How we fail our Chinese studentsRoundup
tags: education, China, protests, Hong Kong
Jonathan Zimmerman teaches education and history at the University of Pennsylvania. He is the author of “The Amateur Hour: A History of College Teaching in America,” which will be published next year by Johns Hopkins University Press.
Over the past few weeks, I’ve written several columns supporting protesters in Hong Kong. And each time, my in-box fills up with angry messages from Chinese students in the United States. Hong Kong is threatening the unity and security of China, they write. And so are liberal Westerners, with their arid ideas about democracy and human rights.
But these people are themselves studying in the liberal West. Clearly, we’re not doing a very good job teaching them.
Consider the vitriol that Chinese students have recently heaped upon pro-Hong Kong voices on our campuses. At the University of California, Davis, students collecting signatures in support of the Hong Kong protests were accosted by classmates who grabbed their flag, broke the pole and threw it into the trash. Chinese students also urged university officials to cancel a campus rally on behalf of Hong Kong.
A Hong Kong activist attending Yale reports that students have harassed him online, and the university has provided him security. And at Columbia, students attending a talk by another Hong Kong protest leader stood up and sang China’s national anthem, to show their support for Beijing.
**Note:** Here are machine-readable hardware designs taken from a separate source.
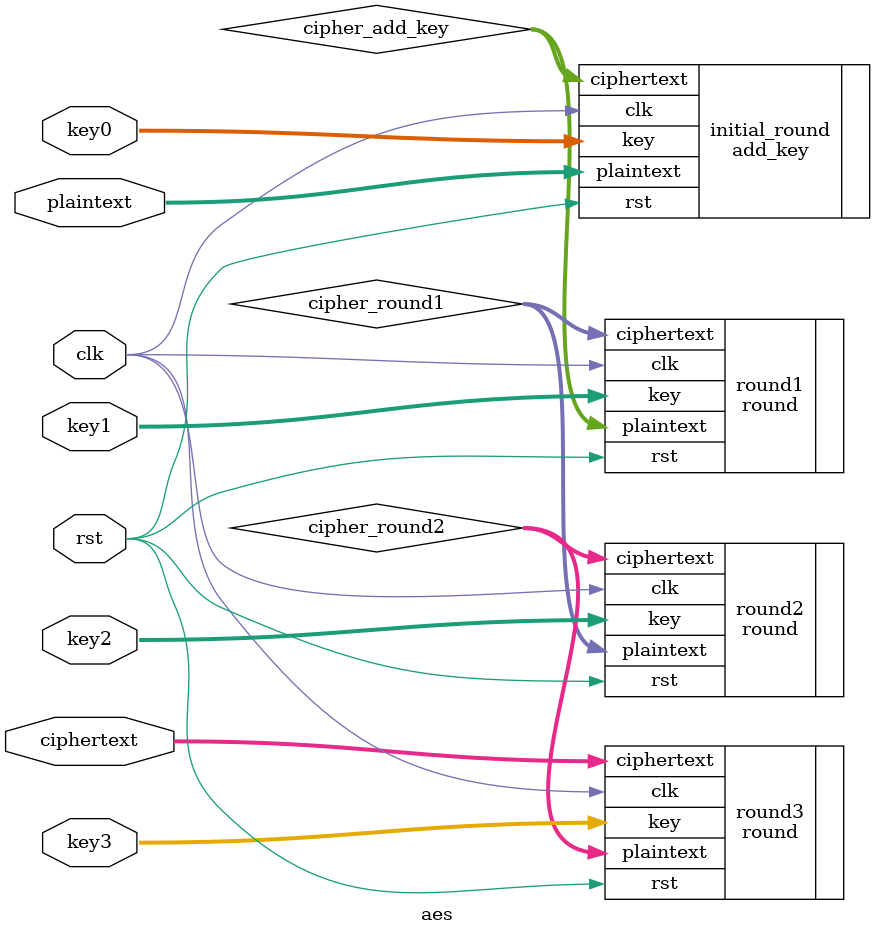
<source format=v>
module aes (input clk,
            input rst,
            input [127:0] key0,
            input [127:0] key1,
            input [127:0] key2,
            input [127:0] key3,
            input [127:0] plaintext,
            inout [127:0] ciphertext);
    
    wire [127: 0] cipher_add_key;
    add_key initial_round(
    .clk(clk),
    .rst(rst),
    .key(key0),
    .plaintext(plaintext),
    .ciphertext(cipher_add_key)
    );
    
    wire [127: 0] cipher_round1;
    round round1(
    .clk(clk),
    .rst(rst),
    .key(key1),
    .plaintext(cipher_add_key),
    .ciphertext(cipher_round1)
    );
    
    wire [127: 0] cipher_round2;
    round round2(
    .clk(clk),
    .rst(rst),
    .key(key2),
    .plaintext(cipher_round1),
    .ciphertext(cipher_round2)
    );
    
    wire [127: 0] cipher_round3;
    round round3(
    .clk(clk),
    .rst(rst),
    .key(key3),
    .plaintext(cipher_round2),
    .ciphertext(ciphertext)
    );
    
    
endmodule

</source>
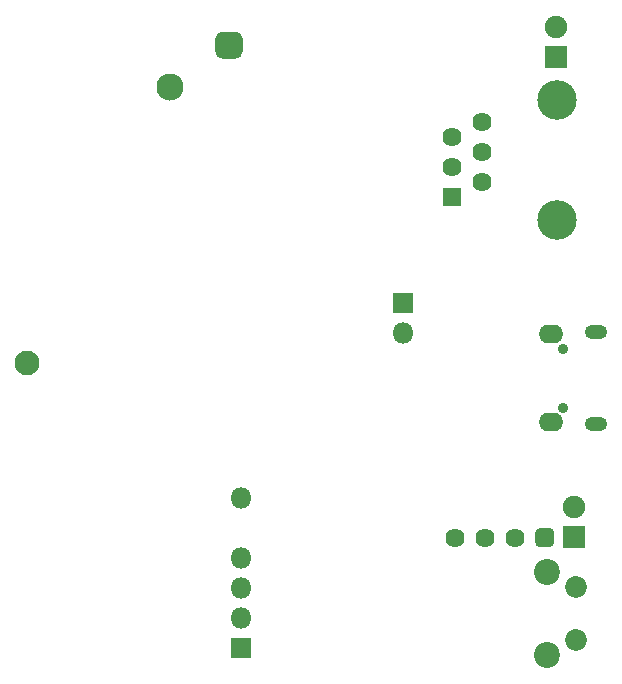
<source format=gbr>
%TF.GenerationSoftware,KiCad,Pcbnew,(5.1.6)-1*%
%TF.CreationDate,2021-04-28T12:39:19+02:00*%
%TF.ProjectId,wireless_button,77697265-6c65-4737-935f-627574746f6e,rev?*%
%TF.SameCoordinates,Original*%
%TF.FileFunction,Soldermask,Bot*%
%TF.FilePolarity,Negative*%
%FSLAX46Y46*%
G04 Gerber Fmt 4.6, Leading zero omitted, Abs format (unit mm)*
G04 Created by KiCad (PCBNEW (5.1.6)-1) date 2021-04-28 12:39:19*
%MOMM*%
%LPD*%
G01*
G04 APERTURE LIST*
%ADD10O,1.800000X1.800000*%
%ADD11R,1.800000X1.800000*%
%ADD12C,2.300000*%
%ADD13C,2.100000*%
%ADD14C,1.900000*%
%ADD15R,1.900000X1.900000*%
%ADD16C,1.624000*%
%ADD17R,1.620000X1.620000*%
%ADD18C,3.350000*%
%ADD19C,1.620000*%
%ADD20O,0.900000X0.900000*%
%ADD21O,1.900000X1.250000*%
%ADD22O,2.100000X1.550000*%
%ADD23C,2.200000*%
%ADD24C,1.850000*%
G04 APERTURE END LIST*
D10*
%TO.C,J5*%
X119812000Y-99492000D03*
D11*
X119812000Y-96952000D03*
%TD*%
D12*
%TO.C,J6*%
X100080000Y-78608000D03*
G36*
G01*
X104505000Y-73958000D02*
X105655000Y-73958000D01*
G75*
G02*
X106230000Y-74533000I0J-575000D01*
G01*
X106230000Y-75683000D01*
G75*
G02*
X105655000Y-76258000I-575000J0D01*
G01*
X104505000Y-76258000D01*
G75*
G02*
X103930000Y-75683000I0J575000D01*
G01*
X103930000Y-74533000D01*
G75*
G02*
X104505000Y-73958000I575000J0D01*
G01*
G37*
%TD*%
D10*
%TO.C,J4*%
X106096000Y-113462000D03*
X106096000Y-118542000D03*
X106096000Y-121082000D03*
X106096000Y-123622000D03*
D11*
X106096000Y-126162000D03*
%TD*%
D13*
%TO.C,J3*%
X88000000Y-102000000D03*
%TD*%
D14*
%TO.C,D2*%
X132766000Y-73584000D03*
D15*
X132766000Y-76124000D03*
%TD*%
D16*
%TO.C,U3*%
X124200000Y-116800000D03*
X126740000Y-116800000D03*
X129280000Y-116800000D03*
G36*
G01*
X132226000Y-117612000D02*
X131414000Y-117612000D01*
G75*
G02*
X131008000Y-117206000I0J406000D01*
G01*
X131008000Y-116394000D01*
G75*
G02*
X131414000Y-115988000I406000J0D01*
G01*
X132226000Y-115988000D01*
G75*
G02*
X132632000Y-116394000I0J-406000D01*
G01*
X132632000Y-117206000D01*
G75*
G02*
X132226000Y-117612000I-406000J0D01*
G01*
G37*
%TD*%
D14*
%TO.C,D1*%
X134290000Y-114224000D03*
D15*
X134290000Y-116764000D03*
%TD*%
D17*
%TO.C,J2*%
X124000000Y-88000000D03*
D18*
X132890000Y-89910000D03*
D19*
X126540000Y-86730000D03*
X124000000Y-85460000D03*
X126540000Y-84190000D03*
X124000000Y-82920000D03*
X126540000Y-81650000D03*
D18*
X132890000Y-79750000D03*
%TD*%
D20*
%TO.C,J1*%
X133400000Y-100802000D03*
X133400000Y-105802000D03*
D21*
X136150000Y-99427000D03*
X136150000Y-107177000D03*
D22*
X132350000Y-99577000D03*
X132350000Y-107027000D03*
%TD*%
D23*
%TO.C,SW1*%
X131975000Y-119705000D03*
D24*
X134465000Y-120955000D03*
X134465000Y-125455000D03*
D23*
X131975000Y-126715000D03*
%TD*%
M02*

</source>
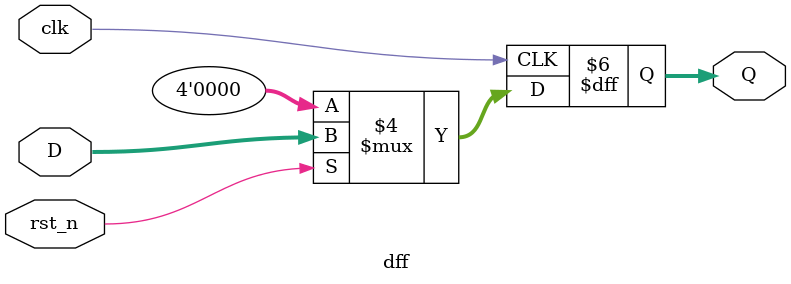
<source format=v>
module hw5_q1 (
  input dir, clk, rst_n,
  output [3:0] count
  );
  
  wire [3:0] w1, w2, w3, w4;
  wire enable;
  
  assign w1 = count - enable;
  assign w2 = count + enable;
  assign w3 = dir ? w2 : w1;
  
  sat_check inst_0 (count, dir, enable);
  dff DQ (.Q(count), .D(w3), .rst_n(rst_n), .clk(clk));
  
endmodule




module sat_check (
  input [3:0] count,
  input dir,
  output  enable
  );
  
  wire w1, w2;
  
  and U1A (w1, ~count[0], ~count[1], ~count[2], ~count[3], ~dir);
  and U1B (w2, count[0], count[1], count[2], count[3], dir);
  and U2 (enable, ~w1, ~w2);
  
endmodule




module dff #(
  parameter WIDTH=4
) (
  input rst_n, clk,
  input [WIDTH-1:0] D,
  output reg [WIDTH-1:0] Q
);

  always @( posedge clk )
  begin
    if( !rst_n )
      Q <= 0;
    else
      Q <= D;
  end

endmodule


</source>
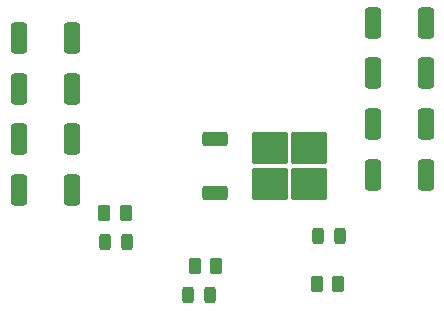
<source format=gbr>
%TF.GenerationSoftware,KiCad,Pcbnew,9.0.4*%
%TF.CreationDate,2025-09-01T01:35:23+05:30*%
%TF.ProjectId,L298,4c323938-2e6b-4696-9361-645f70636258,rev?*%
%TF.SameCoordinates,Original*%
%TF.FileFunction,Paste,Top*%
%TF.FilePolarity,Positive*%
%FSLAX46Y46*%
G04 Gerber Fmt 4.6, Leading zero omitted, Abs format (unit mm)*
G04 Created by KiCad (PCBNEW 9.0.4) date 2025-09-01 01:35:23*
%MOMM*%
%LPD*%
G01*
G04 APERTURE LIST*
G04 Aperture macros list*
%AMRoundRect*
0 Rectangle with rounded corners*
0 $1 Rounding radius*
0 $2 $3 $4 $5 $6 $7 $8 $9 X,Y pos of 4 corners*
0 Add a 4 corners polygon primitive as box body*
4,1,4,$2,$3,$4,$5,$6,$7,$8,$9,$2,$3,0*
0 Add four circle primitives for the rounded corners*
1,1,$1+$1,$2,$3*
1,1,$1+$1,$4,$5*
1,1,$1+$1,$6,$7*
1,1,$1+$1,$8,$9*
0 Add four rect primitives between the rounded corners*
20,1,$1+$1,$2,$3,$4,$5,0*
20,1,$1+$1,$4,$5,$6,$7,0*
20,1,$1+$1,$6,$7,$8,$9,0*
20,1,$1+$1,$8,$9,$2,$3,0*%
G04 Aperture macros list end*
%ADD10RoundRect,0.250000X-0.425000X-1.075000X0.425000X-1.075000X0.425000X1.075000X-0.425000X1.075000X0*%
%ADD11RoundRect,0.250000X-0.262500X-0.450000X0.262500X-0.450000X0.262500X0.450000X-0.262500X0.450000X0*%
%ADD12RoundRect,0.243750X-0.243750X-0.456250X0.243750X-0.456250X0.243750X0.456250X-0.243750X0.456250X0*%
%ADD13RoundRect,0.250000X-1.275000X-1.125000X1.275000X-1.125000X1.275000X1.125000X-1.275000X1.125000X0*%
%ADD14RoundRect,0.250000X-0.850000X-0.350000X0.850000X-0.350000X0.850000X0.350000X-0.850000X0.350000X0*%
G04 APERTURE END LIST*
D10*
%TO.C,D1*%
X152250000Y-58710000D03*
X156750000Y-58710000D03*
%TD*%
%TO.C,D5*%
X186750000Y-57420000D03*
X182250000Y-57420000D03*
%TD*%
%TO.C,D6*%
X186750000Y-61710000D03*
X182250000Y-61710000D03*
%TD*%
%TO.C,D7*%
X186750000Y-66000000D03*
X182250000Y-66000000D03*
%TD*%
%TO.C,D8*%
X186750000Y-70290000D03*
X182250000Y-70290000D03*
%TD*%
%TO.C,D4*%
X156750000Y-71580000D03*
X152250000Y-71580000D03*
%TD*%
%TO.C,D2*%
X156750000Y-63000000D03*
X152250000Y-63000000D03*
%TD*%
%TO.C,D3*%
X156750000Y-67290000D03*
X152250000Y-67290000D03*
%TD*%
D11*
%TO.C,R3*%
X167175000Y-78000000D03*
X169000000Y-78000000D03*
%TD*%
%TO.C,R2*%
X177500000Y-79500000D03*
X179325000Y-79500000D03*
%TD*%
%TO.C,R1*%
X159500000Y-73500000D03*
X161325000Y-73500000D03*
%TD*%
D12*
%TO.C,L3*%
X166562500Y-80500000D03*
X168437500Y-80500000D03*
%TD*%
%TO.C,L2*%
X177562500Y-75500000D03*
X179437500Y-75500000D03*
%TD*%
%TO.C,L1*%
X159562500Y-76000000D03*
X161437500Y-76000000D03*
%TD*%
D13*
%TO.C,U2*%
X173500000Y-68047500D03*
X173500000Y-71097500D03*
X176850000Y-68047500D03*
X176850000Y-71097500D03*
D14*
X168875000Y-67292500D03*
X168875000Y-71852500D03*
%TD*%
M02*

</source>
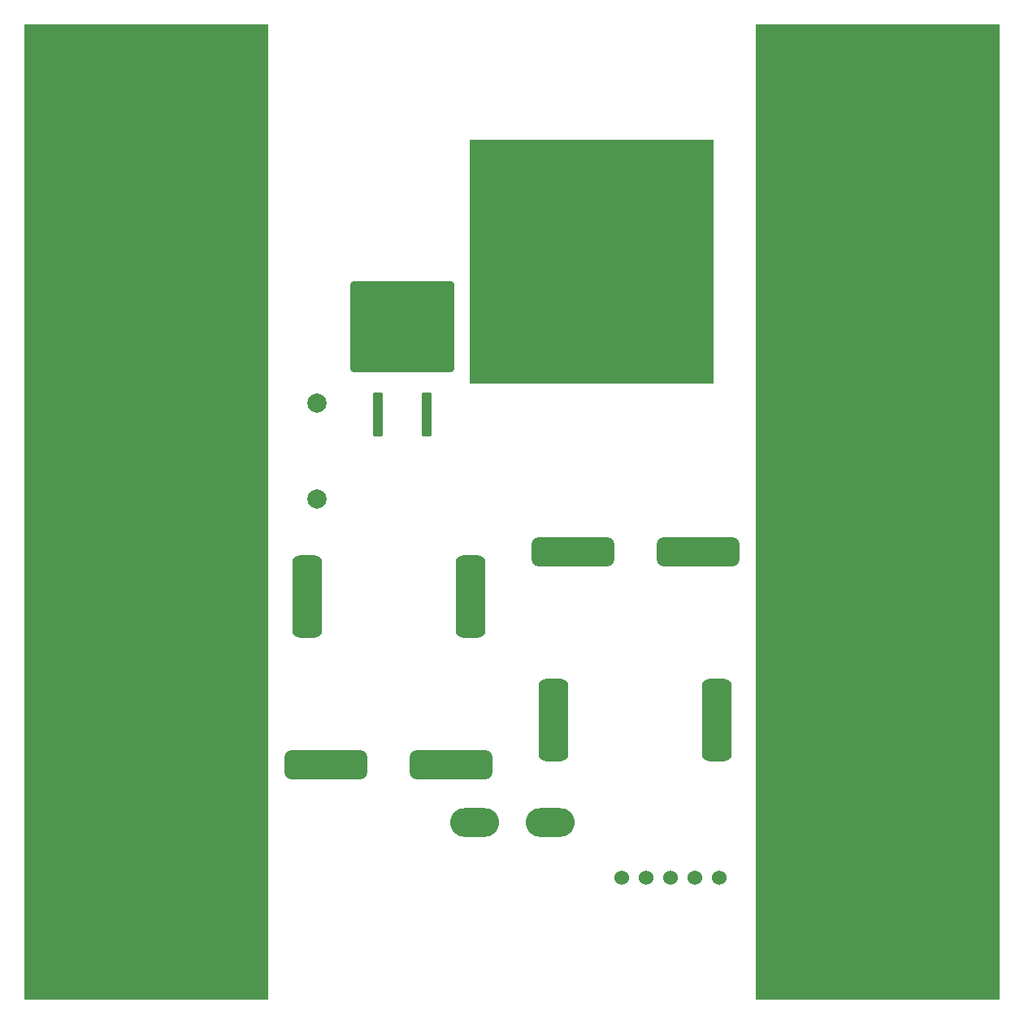
<source format=gbr>
%TF.GenerationSoftware,KiCad,Pcbnew,7.0.2*%
%TF.CreationDate,2024-02-27T12:18:34-06:00*%
%TF.ProjectId,Relay_board_hardware,52656c61-795f-4626-9f61-72645f686172,rev?*%
%TF.SameCoordinates,Original*%
%TF.FileFunction,Soldermask,Bot*%
%TF.FilePolarity,Negative*%
%FSLAX46Y46*%
G04 Gerber Fmt 4.6, Leading zero omitted, Abs format (unit mm)*
G04 Created by KiCad (PCBNEW 7.0.2) date 2024-02-27 12:18:34*
%MOMM*%
%LPD*%
G01*
G04 APERTURE LIST*
G04 Aperture macros list*
%AMRoundRect*
0 Rectangle with rounded corners*
0 $1 Rounding radius*
0 $2 $3 $4 $5 $6 $7 $8 $9 X,Y pos of 4 corners*
0 Add a 4 corners polygon primitive as box body*
4,1,4,$2,$3,$4,$5,$6,$7,$8,$9,$2,$3,0*
0 Add four circle primitives for the rounded corners*
1,1,$1+$1,$2,$3*
1,1,$1+$1,$4,$5*
1,1,$1+$1,$6,$7*
1,1,$1+$1,$8,$9*
0 Add four rect primitives between the rounded corners*
20,1,$1+$1,$2,$3,$4,$5,0*
20,1,$1+$1,$4,$5,$6,$7,0*
20,1,$1+$1,$6,$7,$8,$9,0*
20,1,$1+$1,$8,$9,$2,$3,0*%
G04 Aperture macros list end*
%ADD10O,5.100000X3.000000*%
%ADD11R,25.400000X50.800000*%
%ADD12RoundRect,0.775000X-3.525000X0.775000X-3.525000X-0.775000X3.525000X-0.775000X3.525000X0.775000X0*%
%ADD13RoundRect,0.775000X0.775000X3.525000X-0.775000X3.525000X-0.775000X-3.525000X0.775000X-3.525000X0*%
%ADD14RoundRect,0.775000X-0.775000X-3.525000X0.775000X-3.525000X0.775000X3.525000X-0.775000X3.525000X0*%
%ADD15RoundRect,0.775000X3.525000X-0.775000X3.525000X0.775000X-3.525000X0.775000X-3.525000X-0.775000X0*%
%ADD16R,25.400000X25.400000*%
%ADD17C,2.000000*%
%ADD18C,1.524000*%
%ADD19RoundRect,0.250000X0.300000X-2.050000X0.300000X2.050000X-0.300000X2.050000X-0.300000X-2.050000X0*%
%ADD20RoundRect,0.250002X5.149998X-4.449998X5.149998X4.449998X-5.149998X4.449998X-5.149998X-4.449998X0*%
G04 APERTURE END LIST*
D10*
%TO.C,Conn1*%
X148463000Y-133922800D03*
X156337000Y-133922800D03*
%TD*%
D11*
%TO.C,V3*%
X114300000Y-76200000D03*
%TD*%
D12*
%TO.C,K1*%
X158754000Y-105740000D03*
X171754000Y-105740000D03*
D13*
X173754000Y-123240000D03*
D14*
X156754000Y-123240000D03*
%TD*%
D11*
%TO.C,V5*%
X114300000Y-127000000D03*
%TD*%
%TO.C,V2*%
X190500000Y-76200000D03*
%TD*%
%TO.C,V4*%
X190500000Y-127000000D03*
%TD*%
D13*
%TO.C,K2*%
X148046000Y-110440000D03*
D14*
X131046000Y-110440000D03*
D15*
X133046000Y-127940000D03*
X146046000Y-127940000D03*
%TD*%
D16*
%TO.C,V1*%
X160655000Y-75565000D03*
%TD*%
D17*
%TO.C,C1*%
X132080000Y-90250000D03*
X132080000Y-100250000D03*
%TD*%
D18*
%TO.C,Conn2*%
X173990000Y-139700000D03*
X171450000Y-139700000D03*
X168910000Y-139700000D03*
X166370000Y-139700000D03*
X163830000Y-139700000D03*
%TD*%
D19*
%TO.C,Q1*%
X143510000Y-91470000D03*
D20*
X140970000Y-82320000D03*
D19*
X138430000Y-91470000D03*
%TD*%
M02*

</source>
That’s their right, of course, while they’re in the United States. But it’s not a right recognized by their government in China, where political speech is closely monitored and restricted. Put simply, the Chinese students are exercising freedom to back a regime that is hostile to it.
And that, in turn, reflects a failure of the schooling they are receiving here. Our entire system of liberal education is premised on the skills and habits of democratic life: reason, civility and the free exchange of ideas. If Chinese students spend several years in the United States and decide they don’t like democracy, we must not be making a strong enough case for it.